▸ **What you need to do**
Answer these questions from the page text on the dark night of the spirit:
1. What two things is the Lord's hiding from the believer's spirit well termed?
2. Which Bible verse is cited after the words "even darkness is light"?
3. Under the heading "INWARD & OUTWARD WOUNDS," what are the inward wounds called?

▸ **Page text**
↓

The measure of His hiding from you seems to match the measure of His revelation. These ultimate trials (the experience of the night of the spirit) become even more agonizing than others, because, in addition to the absence of the Groom, the believer’s soul is overwhelmed with a deep conviction of his own wretchedness. There is distress in this, and usually – almost always – there is an accompanying persecution from men, (it seems as if it is from devils).

The Lord’s hiding from the believer’s spirit is well termed a night and a death. Your Lord is the light, and your Lord is the life of your soul. Therefore, it seems when the light goes out, the soul is in terror.

But there is another way for you to consider this thing called the dark night; and that is to realize that when light is intensely bright, it shows objects to be far more horrible and more terrifying than they were when they were in the dark.

Look upon the dark night of the spirit as a terrible revealing of the truth of what you already are. As you pass through this inexplicable experience, and when you have lost all hope of ever beholding another dawn, remember that to Him, even darkness is light. (Psalms 139:12)

 

 

INWARD & OUTWARD WOUNDS

There are wounds that are inflicted upon you at the discretion of your Lord. These are the agonies of the soul, and they are inward. But there are also ones that are without… persecution, malice, and those things inflicted by man and by the realm of darkness. There must be wounds from within and wounds from without.

↑

Extracted data entries:
↓

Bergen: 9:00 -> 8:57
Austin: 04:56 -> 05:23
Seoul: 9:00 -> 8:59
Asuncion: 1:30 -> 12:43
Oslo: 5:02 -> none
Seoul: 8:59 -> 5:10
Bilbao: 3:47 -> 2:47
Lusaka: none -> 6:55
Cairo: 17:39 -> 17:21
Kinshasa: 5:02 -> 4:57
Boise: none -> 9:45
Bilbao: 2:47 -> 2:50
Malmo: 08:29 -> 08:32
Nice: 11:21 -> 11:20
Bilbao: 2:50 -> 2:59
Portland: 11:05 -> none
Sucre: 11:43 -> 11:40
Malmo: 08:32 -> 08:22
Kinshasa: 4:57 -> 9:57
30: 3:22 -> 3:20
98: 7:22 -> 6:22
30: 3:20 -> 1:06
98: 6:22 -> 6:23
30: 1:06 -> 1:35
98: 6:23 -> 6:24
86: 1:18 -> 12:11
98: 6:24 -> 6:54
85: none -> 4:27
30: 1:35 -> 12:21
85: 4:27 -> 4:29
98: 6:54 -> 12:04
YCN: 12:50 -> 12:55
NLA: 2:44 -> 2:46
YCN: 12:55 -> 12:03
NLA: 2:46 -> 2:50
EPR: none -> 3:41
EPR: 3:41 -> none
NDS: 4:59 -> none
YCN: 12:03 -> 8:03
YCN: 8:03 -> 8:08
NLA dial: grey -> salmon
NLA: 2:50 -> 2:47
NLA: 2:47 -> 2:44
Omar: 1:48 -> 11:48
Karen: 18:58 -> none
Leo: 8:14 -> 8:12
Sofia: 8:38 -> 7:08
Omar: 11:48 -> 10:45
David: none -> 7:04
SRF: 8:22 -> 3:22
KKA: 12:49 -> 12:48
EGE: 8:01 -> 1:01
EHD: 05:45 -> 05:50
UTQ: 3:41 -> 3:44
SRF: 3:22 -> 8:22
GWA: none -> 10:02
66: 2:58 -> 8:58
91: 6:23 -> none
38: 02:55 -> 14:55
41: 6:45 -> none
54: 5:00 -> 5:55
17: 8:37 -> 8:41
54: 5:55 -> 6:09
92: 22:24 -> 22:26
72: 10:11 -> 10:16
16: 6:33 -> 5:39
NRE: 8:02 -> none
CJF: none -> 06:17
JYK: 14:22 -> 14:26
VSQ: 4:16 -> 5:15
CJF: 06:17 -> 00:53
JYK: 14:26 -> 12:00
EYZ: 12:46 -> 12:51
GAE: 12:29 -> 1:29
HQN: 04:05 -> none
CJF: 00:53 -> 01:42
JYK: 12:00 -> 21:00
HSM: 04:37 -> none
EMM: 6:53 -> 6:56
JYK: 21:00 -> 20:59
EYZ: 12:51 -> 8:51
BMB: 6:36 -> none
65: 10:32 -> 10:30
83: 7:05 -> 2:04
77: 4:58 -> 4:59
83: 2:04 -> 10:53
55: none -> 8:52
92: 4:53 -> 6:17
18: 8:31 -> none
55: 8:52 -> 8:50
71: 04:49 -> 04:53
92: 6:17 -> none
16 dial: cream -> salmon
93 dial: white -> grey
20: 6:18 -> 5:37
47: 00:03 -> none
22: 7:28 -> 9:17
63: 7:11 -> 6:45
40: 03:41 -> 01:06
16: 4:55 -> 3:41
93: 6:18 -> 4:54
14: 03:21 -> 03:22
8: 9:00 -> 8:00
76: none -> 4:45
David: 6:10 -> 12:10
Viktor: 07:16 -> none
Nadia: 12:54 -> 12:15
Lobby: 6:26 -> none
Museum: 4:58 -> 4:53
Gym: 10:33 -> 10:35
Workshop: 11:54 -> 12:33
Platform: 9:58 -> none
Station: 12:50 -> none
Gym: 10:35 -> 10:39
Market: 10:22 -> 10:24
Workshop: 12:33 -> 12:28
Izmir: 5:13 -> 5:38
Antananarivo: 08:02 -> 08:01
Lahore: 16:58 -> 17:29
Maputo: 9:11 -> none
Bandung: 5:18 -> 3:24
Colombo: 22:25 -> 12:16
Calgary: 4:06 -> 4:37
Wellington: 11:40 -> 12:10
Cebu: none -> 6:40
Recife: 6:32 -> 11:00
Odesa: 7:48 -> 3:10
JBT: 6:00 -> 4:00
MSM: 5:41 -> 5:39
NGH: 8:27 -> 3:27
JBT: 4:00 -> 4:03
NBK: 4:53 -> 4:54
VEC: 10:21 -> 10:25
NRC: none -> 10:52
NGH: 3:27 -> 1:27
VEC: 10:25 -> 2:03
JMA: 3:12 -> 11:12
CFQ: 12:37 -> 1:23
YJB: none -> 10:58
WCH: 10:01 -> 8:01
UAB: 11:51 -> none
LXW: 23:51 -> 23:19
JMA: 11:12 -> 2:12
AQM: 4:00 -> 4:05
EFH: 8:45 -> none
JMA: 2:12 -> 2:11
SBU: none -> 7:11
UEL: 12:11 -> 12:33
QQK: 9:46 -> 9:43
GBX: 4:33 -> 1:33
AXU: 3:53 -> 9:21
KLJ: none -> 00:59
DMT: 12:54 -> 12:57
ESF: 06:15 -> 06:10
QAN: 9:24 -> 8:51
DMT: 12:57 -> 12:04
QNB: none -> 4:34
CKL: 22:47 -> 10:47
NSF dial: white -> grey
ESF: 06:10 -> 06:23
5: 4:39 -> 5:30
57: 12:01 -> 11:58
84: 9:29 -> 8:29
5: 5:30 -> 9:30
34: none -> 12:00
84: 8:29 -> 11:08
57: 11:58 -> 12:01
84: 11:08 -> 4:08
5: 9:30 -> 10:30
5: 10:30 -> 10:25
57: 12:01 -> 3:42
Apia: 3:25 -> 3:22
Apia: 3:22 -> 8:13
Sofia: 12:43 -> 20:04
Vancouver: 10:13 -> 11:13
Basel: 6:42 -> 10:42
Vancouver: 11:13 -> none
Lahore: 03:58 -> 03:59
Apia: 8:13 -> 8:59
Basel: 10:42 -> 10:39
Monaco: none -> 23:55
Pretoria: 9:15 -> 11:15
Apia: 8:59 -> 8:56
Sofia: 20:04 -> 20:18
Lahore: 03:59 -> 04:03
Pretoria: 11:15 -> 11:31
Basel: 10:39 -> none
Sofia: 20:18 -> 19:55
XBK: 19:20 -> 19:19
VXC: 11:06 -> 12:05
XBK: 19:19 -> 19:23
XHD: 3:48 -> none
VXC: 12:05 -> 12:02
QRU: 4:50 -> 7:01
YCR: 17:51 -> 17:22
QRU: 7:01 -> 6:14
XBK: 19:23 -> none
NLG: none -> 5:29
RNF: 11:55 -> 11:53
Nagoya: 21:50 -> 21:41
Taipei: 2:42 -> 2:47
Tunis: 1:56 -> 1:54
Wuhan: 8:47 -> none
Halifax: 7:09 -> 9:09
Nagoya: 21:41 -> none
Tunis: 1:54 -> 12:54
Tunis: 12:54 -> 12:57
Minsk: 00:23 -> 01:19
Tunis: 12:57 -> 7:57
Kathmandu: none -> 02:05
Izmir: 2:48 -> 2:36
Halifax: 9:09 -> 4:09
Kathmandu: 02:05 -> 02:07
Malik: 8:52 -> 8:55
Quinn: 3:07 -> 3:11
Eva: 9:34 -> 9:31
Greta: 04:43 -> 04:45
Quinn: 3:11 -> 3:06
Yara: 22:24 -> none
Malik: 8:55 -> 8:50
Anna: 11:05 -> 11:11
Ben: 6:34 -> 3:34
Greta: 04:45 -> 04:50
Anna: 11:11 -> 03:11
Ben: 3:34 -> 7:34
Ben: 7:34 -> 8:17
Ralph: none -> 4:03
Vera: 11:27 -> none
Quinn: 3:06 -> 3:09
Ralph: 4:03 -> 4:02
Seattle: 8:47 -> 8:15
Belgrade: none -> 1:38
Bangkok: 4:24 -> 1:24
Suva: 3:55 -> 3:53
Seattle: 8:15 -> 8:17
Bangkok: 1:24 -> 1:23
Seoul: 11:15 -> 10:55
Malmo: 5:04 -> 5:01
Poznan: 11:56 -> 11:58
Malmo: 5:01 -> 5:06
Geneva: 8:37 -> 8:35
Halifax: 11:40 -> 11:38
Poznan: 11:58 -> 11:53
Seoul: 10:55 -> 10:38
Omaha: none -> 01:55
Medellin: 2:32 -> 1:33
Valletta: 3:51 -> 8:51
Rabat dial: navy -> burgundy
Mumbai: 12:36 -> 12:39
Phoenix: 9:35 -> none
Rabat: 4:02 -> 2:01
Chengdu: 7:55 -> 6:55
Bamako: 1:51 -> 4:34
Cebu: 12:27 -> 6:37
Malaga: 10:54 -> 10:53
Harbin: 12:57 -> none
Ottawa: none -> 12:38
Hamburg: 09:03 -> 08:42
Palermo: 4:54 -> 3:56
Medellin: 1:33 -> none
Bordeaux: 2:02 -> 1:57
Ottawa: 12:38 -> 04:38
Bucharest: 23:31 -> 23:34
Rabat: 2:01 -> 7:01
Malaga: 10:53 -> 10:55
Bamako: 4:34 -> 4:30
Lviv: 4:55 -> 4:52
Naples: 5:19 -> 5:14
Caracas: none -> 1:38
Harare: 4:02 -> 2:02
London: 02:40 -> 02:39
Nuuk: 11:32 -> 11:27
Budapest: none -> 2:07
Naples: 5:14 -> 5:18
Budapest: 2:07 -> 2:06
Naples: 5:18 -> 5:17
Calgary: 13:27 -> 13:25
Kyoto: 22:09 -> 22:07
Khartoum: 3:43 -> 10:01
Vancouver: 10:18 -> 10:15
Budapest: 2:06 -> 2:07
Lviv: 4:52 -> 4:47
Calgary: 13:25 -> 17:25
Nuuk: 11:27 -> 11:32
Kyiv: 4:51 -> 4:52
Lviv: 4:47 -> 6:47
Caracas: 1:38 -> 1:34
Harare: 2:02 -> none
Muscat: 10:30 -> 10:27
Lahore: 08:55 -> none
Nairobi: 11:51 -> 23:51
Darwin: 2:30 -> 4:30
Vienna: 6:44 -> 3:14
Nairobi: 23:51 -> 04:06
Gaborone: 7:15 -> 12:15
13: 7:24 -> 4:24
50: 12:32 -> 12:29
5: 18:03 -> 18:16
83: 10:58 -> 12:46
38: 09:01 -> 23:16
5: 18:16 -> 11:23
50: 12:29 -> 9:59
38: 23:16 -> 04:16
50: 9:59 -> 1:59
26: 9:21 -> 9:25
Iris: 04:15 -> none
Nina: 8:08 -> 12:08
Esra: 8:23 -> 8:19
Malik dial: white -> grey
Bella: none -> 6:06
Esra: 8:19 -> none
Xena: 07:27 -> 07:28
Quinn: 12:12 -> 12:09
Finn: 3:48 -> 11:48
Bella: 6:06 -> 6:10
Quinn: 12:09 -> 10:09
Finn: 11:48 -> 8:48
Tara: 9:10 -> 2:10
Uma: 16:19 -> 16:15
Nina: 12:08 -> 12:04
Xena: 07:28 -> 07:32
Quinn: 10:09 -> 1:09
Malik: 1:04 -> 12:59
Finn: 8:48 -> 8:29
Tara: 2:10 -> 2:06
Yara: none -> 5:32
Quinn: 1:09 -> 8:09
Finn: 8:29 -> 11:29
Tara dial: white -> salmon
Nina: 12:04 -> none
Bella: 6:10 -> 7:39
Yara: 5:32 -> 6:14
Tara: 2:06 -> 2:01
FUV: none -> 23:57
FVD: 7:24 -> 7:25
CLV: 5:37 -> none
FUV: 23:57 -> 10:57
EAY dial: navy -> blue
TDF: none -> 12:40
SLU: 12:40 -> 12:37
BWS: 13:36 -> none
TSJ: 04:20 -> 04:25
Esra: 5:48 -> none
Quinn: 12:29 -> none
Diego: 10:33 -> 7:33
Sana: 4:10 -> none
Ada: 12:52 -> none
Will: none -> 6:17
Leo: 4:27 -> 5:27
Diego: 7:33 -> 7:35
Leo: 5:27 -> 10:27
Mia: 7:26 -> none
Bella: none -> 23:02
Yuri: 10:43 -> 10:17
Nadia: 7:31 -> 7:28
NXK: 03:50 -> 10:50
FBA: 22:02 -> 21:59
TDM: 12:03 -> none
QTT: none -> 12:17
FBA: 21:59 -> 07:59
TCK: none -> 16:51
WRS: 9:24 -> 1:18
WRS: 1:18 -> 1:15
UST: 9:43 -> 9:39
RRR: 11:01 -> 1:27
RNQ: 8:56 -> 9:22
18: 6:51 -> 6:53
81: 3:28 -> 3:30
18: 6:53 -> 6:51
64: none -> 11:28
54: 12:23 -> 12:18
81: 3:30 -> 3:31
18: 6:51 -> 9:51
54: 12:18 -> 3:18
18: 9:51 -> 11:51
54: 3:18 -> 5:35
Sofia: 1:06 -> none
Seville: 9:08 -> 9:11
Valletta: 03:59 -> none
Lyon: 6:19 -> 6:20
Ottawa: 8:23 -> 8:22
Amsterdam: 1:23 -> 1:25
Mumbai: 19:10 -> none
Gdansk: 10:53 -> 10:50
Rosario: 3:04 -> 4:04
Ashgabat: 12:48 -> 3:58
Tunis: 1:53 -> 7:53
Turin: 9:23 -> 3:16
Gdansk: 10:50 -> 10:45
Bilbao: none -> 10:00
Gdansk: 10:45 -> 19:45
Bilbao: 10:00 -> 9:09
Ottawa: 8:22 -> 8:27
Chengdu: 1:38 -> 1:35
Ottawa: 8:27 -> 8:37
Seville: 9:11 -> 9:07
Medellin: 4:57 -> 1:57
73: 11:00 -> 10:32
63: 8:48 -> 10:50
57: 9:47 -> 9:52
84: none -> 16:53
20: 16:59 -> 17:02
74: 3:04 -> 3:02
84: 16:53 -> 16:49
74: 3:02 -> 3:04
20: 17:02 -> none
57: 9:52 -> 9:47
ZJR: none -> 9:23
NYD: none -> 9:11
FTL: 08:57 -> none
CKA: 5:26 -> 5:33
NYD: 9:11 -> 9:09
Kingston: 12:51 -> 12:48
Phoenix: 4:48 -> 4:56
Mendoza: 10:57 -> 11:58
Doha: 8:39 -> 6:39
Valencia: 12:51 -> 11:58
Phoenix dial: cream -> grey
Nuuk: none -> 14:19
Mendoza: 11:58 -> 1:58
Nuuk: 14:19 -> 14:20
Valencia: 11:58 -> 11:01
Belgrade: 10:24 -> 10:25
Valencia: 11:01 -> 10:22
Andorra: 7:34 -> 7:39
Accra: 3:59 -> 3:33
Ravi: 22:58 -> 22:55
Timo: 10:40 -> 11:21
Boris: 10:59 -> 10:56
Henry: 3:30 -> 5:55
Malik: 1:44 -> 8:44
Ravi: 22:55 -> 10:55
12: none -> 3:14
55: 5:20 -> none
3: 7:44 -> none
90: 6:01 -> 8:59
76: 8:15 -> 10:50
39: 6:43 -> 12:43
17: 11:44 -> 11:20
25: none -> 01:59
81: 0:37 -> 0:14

↑

▸ **Task solution**
1. A night and a death.
2. Psalms 139:12.
3. The agonies of the soul.